Here are a few photos of our adventures in France. No Dorie sightings, though. Rats.
Amazing view of Paris from Sacré-Coeur~
Meeting Jill from Mad About Macarons in Paris~
And last, but not least, The Eiffel Tower~
Lime and Honey Beet Salad
A delightful beet salad with a lime and honey vinaigrette
- Prep Time: 15 minutes
- Total Time: 15 minutes
- Yield: 4 1x
- Category: Salad
- Method: Mixing
- Cuisine: French, French-American
- 2 teaspoons cider vinegar
- Zest and juice of half a lime
- 2 teaspoons honey
- 2–3 tablespoons extra virgin olive oil
- 2 teaspoons fresh minced dill, plus more to garnish if desired
- 2 teaspoons fresh minced chives, plus more to garnish if desired
- Freshly ground black pepper
- 1 pound roasted beets, peeled
Whisk the vinegar, lime zest and juice and honey in a medium bowl until smooth. Whisk in 2 teaspoons olive oil. Add the dill and chives, and season with salt and pepper.
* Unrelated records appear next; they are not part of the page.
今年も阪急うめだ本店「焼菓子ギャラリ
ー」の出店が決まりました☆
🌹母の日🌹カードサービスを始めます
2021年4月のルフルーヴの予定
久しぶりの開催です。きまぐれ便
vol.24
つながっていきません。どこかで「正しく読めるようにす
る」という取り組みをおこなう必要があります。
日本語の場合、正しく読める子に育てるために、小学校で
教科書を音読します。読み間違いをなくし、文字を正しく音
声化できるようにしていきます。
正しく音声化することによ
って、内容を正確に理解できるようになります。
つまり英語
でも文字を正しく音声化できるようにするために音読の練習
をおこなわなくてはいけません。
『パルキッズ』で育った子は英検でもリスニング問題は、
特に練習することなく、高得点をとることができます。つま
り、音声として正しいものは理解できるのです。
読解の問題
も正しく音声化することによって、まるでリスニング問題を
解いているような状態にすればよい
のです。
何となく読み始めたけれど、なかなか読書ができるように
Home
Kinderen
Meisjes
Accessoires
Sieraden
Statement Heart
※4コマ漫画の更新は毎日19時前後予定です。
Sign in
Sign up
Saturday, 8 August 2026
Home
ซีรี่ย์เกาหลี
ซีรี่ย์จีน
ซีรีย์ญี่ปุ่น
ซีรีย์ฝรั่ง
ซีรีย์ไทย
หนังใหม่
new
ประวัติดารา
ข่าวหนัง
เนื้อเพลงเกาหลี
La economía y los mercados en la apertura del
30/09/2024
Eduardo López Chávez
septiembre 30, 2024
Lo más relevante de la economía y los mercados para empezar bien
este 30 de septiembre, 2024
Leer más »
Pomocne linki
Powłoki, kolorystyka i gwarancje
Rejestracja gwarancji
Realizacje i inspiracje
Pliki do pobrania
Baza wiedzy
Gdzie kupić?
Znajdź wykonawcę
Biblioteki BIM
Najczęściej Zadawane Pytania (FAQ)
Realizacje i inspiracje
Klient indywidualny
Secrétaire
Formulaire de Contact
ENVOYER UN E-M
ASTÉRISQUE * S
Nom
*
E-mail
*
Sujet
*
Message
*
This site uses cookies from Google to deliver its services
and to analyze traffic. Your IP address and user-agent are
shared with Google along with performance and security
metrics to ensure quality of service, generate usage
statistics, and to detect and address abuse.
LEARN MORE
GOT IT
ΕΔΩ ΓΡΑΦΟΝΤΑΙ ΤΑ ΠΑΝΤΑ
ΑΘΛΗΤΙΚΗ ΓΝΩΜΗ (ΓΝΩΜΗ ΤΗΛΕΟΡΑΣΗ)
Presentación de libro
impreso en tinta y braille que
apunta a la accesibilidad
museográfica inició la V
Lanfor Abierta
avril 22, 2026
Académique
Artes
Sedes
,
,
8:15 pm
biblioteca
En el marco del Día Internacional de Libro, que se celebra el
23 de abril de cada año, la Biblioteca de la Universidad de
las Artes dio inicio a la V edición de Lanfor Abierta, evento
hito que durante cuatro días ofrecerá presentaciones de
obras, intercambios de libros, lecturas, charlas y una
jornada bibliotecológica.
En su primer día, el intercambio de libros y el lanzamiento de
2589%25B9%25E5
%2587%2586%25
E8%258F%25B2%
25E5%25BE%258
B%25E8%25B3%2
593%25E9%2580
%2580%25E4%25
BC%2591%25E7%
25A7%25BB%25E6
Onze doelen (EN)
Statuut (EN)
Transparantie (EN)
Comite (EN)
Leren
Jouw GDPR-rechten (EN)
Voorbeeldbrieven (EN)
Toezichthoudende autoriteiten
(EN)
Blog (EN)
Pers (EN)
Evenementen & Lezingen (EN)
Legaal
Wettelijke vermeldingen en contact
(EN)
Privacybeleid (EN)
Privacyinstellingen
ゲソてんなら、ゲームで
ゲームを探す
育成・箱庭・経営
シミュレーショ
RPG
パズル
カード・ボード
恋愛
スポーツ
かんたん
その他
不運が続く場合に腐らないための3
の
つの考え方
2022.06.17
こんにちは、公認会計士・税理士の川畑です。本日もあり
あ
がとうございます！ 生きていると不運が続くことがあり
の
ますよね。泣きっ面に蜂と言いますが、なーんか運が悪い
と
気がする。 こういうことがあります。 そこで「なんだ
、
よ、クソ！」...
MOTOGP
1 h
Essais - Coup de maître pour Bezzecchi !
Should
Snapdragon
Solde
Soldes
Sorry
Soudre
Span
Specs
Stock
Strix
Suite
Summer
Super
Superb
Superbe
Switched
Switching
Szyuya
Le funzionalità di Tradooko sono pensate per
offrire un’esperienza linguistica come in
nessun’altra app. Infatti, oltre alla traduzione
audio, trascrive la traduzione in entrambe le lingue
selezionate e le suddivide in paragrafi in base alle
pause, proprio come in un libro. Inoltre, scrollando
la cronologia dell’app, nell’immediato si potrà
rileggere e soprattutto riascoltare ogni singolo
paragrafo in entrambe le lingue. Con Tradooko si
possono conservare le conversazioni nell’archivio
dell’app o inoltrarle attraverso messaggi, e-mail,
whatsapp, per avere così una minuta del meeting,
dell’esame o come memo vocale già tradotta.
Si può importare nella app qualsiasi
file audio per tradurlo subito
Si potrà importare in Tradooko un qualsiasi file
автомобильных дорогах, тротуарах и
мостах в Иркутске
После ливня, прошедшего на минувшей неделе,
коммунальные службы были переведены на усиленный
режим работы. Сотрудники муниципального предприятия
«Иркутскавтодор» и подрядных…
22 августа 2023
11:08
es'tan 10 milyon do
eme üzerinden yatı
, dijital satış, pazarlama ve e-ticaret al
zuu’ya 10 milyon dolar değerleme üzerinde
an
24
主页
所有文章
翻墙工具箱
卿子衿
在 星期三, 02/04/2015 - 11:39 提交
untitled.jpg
Cut the beets into wedges (about 1/2 inch thick), add them to the bowl, and gently tossed them in the vinaigrette. Cover the bowl and chill the beets for at least 2 hours, or for as long as overnight.
At serving time, stir in another teaspoon of oil, if needed, and taste for salt and pepper. Top with minced herbs, if desired.
Recipe from Around My French Table by Dorie Greenspan.
- Calories: 138kcal
- Sugar: 11g
- Sodium: 318mg
- Fat: 9g
- Saturated Fat: 1g
- Trans Fat: 0
- Carbohydrates: 15g
- Fiber: 4g
- Protein: 2g
- Cholesterol: 0
The publisher of Around My French Table has requested we not publish the recipes, but the book can be found on Amazon.com.